Law of Gravity

• Newton derived the law of gravity by combining Kepler's third law with the mathematical description of the centripetal force.
• The gravitational force acting on two masses $M$ and $m$ is proportional to both and inversely proportional to the squared distance $r$ between them: $$F_G = G\frac{Mm}{r^2}$$
• The proportional factor $G=6.67\cdot 10^{-11}\,\mathrm{N}$ is called the gravitational constant and can be measured for example with the Cavendish experiment.

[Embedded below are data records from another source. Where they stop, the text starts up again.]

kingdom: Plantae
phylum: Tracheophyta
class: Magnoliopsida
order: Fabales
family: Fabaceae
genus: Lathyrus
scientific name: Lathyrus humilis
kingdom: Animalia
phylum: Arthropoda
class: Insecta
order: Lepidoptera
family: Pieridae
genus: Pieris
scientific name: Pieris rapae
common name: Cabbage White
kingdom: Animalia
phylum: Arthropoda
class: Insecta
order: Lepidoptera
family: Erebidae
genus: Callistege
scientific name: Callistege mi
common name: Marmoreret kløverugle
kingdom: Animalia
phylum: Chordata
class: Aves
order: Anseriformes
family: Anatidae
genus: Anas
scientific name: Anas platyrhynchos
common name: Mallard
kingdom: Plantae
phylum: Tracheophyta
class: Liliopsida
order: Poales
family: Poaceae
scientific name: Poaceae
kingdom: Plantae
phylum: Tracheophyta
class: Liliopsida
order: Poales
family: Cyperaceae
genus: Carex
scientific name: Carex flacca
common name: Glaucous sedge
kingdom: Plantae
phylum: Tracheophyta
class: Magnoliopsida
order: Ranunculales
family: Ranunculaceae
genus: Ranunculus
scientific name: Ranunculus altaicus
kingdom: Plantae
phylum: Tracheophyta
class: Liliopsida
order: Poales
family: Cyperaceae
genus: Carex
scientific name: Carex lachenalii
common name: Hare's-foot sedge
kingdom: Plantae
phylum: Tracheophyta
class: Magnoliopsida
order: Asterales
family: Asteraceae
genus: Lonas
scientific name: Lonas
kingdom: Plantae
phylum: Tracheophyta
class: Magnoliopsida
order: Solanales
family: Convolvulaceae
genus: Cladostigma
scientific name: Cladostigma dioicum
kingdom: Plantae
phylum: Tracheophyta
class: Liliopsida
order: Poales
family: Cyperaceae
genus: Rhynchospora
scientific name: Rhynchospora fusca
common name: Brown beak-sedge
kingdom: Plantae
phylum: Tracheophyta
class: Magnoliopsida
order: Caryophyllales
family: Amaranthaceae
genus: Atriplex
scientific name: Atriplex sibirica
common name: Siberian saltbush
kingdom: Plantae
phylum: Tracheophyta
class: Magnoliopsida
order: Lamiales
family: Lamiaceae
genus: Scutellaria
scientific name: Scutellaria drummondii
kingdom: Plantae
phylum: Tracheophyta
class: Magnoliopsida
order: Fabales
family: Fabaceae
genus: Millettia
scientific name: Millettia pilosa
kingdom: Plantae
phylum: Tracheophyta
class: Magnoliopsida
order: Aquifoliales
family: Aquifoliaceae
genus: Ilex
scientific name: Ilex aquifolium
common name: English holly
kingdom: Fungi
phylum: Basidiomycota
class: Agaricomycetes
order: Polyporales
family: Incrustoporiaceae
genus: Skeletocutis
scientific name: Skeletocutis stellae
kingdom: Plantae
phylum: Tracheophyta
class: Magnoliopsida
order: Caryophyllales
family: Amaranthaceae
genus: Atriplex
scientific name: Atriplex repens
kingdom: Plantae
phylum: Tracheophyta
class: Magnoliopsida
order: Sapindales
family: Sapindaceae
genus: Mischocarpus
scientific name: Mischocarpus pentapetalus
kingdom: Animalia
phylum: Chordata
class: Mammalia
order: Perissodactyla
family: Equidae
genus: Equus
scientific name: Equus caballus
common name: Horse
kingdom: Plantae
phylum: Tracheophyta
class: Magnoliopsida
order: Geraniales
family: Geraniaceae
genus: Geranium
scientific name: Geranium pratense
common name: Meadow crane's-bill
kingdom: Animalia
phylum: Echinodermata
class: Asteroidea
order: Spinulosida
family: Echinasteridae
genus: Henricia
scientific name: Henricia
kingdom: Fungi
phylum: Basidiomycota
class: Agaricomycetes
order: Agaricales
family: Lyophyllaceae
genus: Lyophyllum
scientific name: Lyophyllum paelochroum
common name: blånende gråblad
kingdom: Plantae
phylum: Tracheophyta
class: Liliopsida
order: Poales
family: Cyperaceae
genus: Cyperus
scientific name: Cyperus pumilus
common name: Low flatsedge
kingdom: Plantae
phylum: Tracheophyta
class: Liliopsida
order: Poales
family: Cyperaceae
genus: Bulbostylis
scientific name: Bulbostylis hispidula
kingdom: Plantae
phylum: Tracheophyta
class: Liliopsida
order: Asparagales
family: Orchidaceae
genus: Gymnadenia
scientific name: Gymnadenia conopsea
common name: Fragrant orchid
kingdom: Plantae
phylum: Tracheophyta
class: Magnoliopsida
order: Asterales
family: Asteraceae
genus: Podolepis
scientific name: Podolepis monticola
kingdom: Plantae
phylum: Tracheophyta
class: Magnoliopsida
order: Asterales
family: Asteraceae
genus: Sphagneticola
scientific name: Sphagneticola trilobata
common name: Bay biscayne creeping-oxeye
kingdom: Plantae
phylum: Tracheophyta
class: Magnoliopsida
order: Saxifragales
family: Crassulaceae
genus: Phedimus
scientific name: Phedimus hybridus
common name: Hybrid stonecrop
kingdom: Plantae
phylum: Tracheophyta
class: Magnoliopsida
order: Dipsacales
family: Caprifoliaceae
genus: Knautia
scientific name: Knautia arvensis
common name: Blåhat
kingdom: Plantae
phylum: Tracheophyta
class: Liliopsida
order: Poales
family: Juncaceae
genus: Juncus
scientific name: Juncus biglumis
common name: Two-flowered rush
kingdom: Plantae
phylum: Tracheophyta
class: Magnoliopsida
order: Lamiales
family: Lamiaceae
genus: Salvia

One of the great achievements of Isaac Newton was to find out that the force which lets objects fall to the ground and the force which keeps celestial bodies on an elliptical track around a central body is basically identical. With the help of Kepler's laws and the formula for the centripetal force, he was then able to determine a relation between the gravitational force, the masses of the two attracting objects, and their distance to each other. The gravitational acceleration is independent of the mass $m$ of the accelerated object. Taking the second law of Newton $F=ma$ into account, we can therefore assume that the gravitational force has to be proportional to $m$: $$F_G \propto m$$ Due to Newton's third law, it makes sense to state that the gravitational force should also be proportional to the mass of the central body because of reaction: $$F_G \propto M$$ In the next step, we assume that gravitation acts like a centripetal force that keeps the planets in the solar system on their trajectory around the sun or the moon around the earth. This can be written as $$F_C = m\omega^2 r$$ Inserting $\omega=2\pi/T$ leads to $$F_C = m \frac{4\pi^2}{T^2} r$$ Kepler's third law states that $T^2$ over $r^3$ is a constant $k$ and can therefore be written as $$\frac{T^2}{r^3} = k$$ We want to eliminate now the time from the formula of $F_G$. Expanding the right side of $F_G$ with $r^2$ results in $$F_C = m 4\pi^2 \frac{T^2}{r^3} \frac{1}{r^2}$$ We can now insert Kepler's law into this equation which finally leads to $$F_C = m4\pi^2k\frac{1}{r^2}$$ From this equation can immediately deduce that the gravitational force must be inversely proportional to the squared distance between the interacting objects: $$F_C \propto \frac{1}{r^2}$$ Putting all together leads to $$F_G\propto\frac{Mm}{r^2}$$ Introducing a proportional factor $G$ results in the well-known Newton's law of gravity: $$\boxed{F_G = G\frac{Mm}{r^2}}$$ The value of the gravitational constant can be determined with the Cavendish Experiment.